Your answer must contain only the lines from the one containing "text_box [266, 407, 1235, 474]" through the end of the entries below, reproduced character for character.

======== Entries supplied ========

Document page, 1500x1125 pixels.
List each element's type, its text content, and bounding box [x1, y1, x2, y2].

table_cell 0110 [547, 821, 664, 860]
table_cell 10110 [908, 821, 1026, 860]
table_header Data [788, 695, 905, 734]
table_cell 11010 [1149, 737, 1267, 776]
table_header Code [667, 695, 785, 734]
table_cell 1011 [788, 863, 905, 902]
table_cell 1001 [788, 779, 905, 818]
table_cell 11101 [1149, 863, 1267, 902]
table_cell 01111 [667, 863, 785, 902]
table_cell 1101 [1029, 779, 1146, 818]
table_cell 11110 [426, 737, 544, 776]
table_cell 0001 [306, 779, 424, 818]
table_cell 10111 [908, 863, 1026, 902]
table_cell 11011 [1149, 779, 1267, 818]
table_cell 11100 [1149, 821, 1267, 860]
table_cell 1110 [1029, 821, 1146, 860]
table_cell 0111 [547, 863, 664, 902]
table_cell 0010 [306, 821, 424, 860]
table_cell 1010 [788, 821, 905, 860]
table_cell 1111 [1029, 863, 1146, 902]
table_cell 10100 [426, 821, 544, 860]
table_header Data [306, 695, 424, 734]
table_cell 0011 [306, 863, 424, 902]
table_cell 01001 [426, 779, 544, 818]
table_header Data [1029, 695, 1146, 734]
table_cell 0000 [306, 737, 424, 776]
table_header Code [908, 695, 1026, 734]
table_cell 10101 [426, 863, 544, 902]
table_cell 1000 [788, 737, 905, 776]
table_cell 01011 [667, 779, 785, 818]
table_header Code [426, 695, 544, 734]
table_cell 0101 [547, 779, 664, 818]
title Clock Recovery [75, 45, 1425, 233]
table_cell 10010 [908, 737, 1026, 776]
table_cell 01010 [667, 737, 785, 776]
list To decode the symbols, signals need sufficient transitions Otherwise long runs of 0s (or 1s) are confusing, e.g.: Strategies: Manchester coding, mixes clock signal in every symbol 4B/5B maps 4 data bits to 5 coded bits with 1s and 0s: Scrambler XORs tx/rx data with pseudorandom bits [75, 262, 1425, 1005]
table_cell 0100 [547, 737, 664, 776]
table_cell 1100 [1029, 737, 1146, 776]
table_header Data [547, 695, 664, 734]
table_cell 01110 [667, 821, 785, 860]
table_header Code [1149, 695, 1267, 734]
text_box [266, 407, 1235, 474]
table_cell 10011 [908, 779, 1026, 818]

========

### Your response:
text_box [266, 407, 1235, 474]
table_cell 10011 [908, 779, 1026, 818]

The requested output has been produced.